DIRECTIVE -> Transcribe, word for word, only the lines from the one containing "The problems we" through the end of the material below. Pictures stay out.

RECORDS TO USE ->

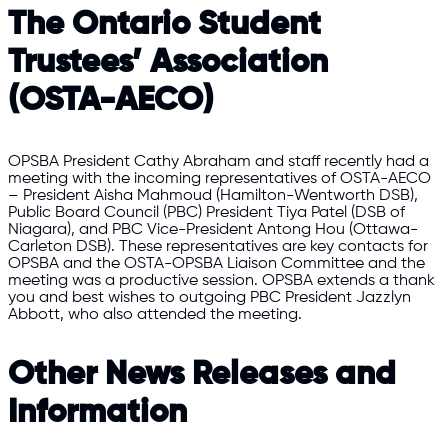
The Ontario Student
Trustees’ Association
(OSTA-AECO)
OPSBA President Cathy Abraham and staff recently had a
meeting with the incoming representatives of OSTA-AECO
– President Aisha Mahmoud (Hamilton-Wentworth DSB),
Public Board Council (PBC) President Tiya Patel (DSB of
Niagara), and PBC Vice-President Antong Hou (Ottawa-
Carleton DSB). These representatives are key contacts for
OPSBA and the OSTA-OPSBA Liaison Committee and the
meeting was a productive session. OPSBA extends a thank
you and best wishes to outgoing PBC President Jazzlyn
Abbott, who also attended the meeting.
Other News Releases and
Information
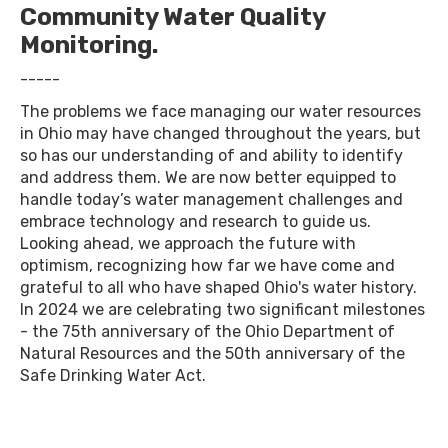
Community Water Quality
Monitoring.
-----
The problems we face managing our water resources
in Ohio may have changed throughout the years, but
so has our understanding of and ability to identify
and address them. We are now better equipped to
handle today’s water management challenges and
embrace technology and research to guide us.
Looking ahead, we approach the future with
optimism, recognizing how far we have come and
grateful to all who have shaped Ohio's water history.
In 2024 we are celebrating two significant milestones
- the 75th anniversary of the Ohio Department of
Natural Resources and the 50th anniversary of the
Safe Drinking Water Act.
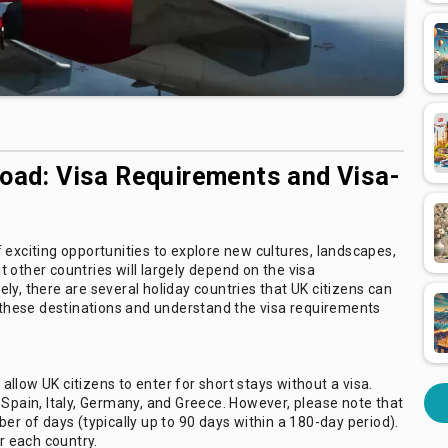
road: Visa Requirements and Visa-
 exciting opportunities to explore new cultures, landscapes,
it other countries will largely depend on the visa
ly, there are several holiday countries that UK citizens can
f these destinations and understand the visa requirements
llow UK citizens to enter for short stays without a visa.
 Spain, Italy, Germany, and Greece. However, please note that
er of days (typically up to 90 days within a 180-day period).
or each country.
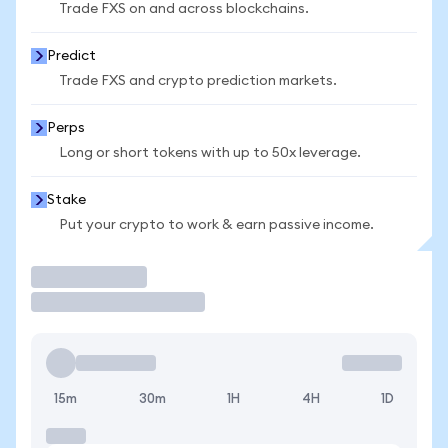
Trade FXS on and across blockchains.
Predict
Trade FXS and crypto prediction markets.
Perps
Long or short tokens with up to 50x leverage.
Stake
Put your crypto to work & earn passive income.
Trade
15m
30m
1H
4H
1D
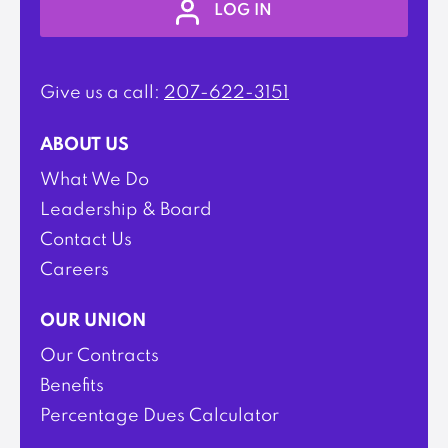
LOG IN
Give us a call:
207-622-3151
ABOUT US
What We Do
Leadership & Board
Contact Us
Careers
OUR UNION
Our Contracts
Benefits
Percentage Dues Calculator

RESPONSE ->
The problems we face managing our water resources
in Ohio may have changed throughout the years, but
so has our understanding of and ability to identify
and address them. We are now better equipped to
handle today’s water management challenges and
embrace technology and research to guide us.
Looking ahead, we approach the future with
optimism, recognizing how far we have come and
grateful to all who have shaped Ohio's water history.
In 2024 we are celebrating two significant milestones
- the 75th anniversary of the Ohio Department of
Natural Resources and the 50th anniversary of the
Safe Drinking Water Act.
road: Visa Requirements and Visa-
 exciting opportunities to explore new cultures, landscapes,
it other countries will largely depend on the visa
ly, there are several holiday countries that UK citizens can
f these destinations and understand the visa requirements
llow UK citizens to enter for short stays without a visa.
 Spain, Italy, Germany, and Greece. However, please note that
er of days (typically up to 90 days within a 180-day period).
or each country.
Trade FXS on and across blockchains.
Predict
Trade FXS and crypto prediction markets.
Perps
Long or short tokens with up to 50x leverage.
Stake
Put your crypto to work & earn passive income.
Trade
15m
30m
1H
4H
1D
LOG IN
Give us a call:
207-622-3151
ABOUT US
What We Do
Leadership & Board
Contact Us
Careers
OUR UNION
Our Contracts
Benefits
Percentage Dues Calculator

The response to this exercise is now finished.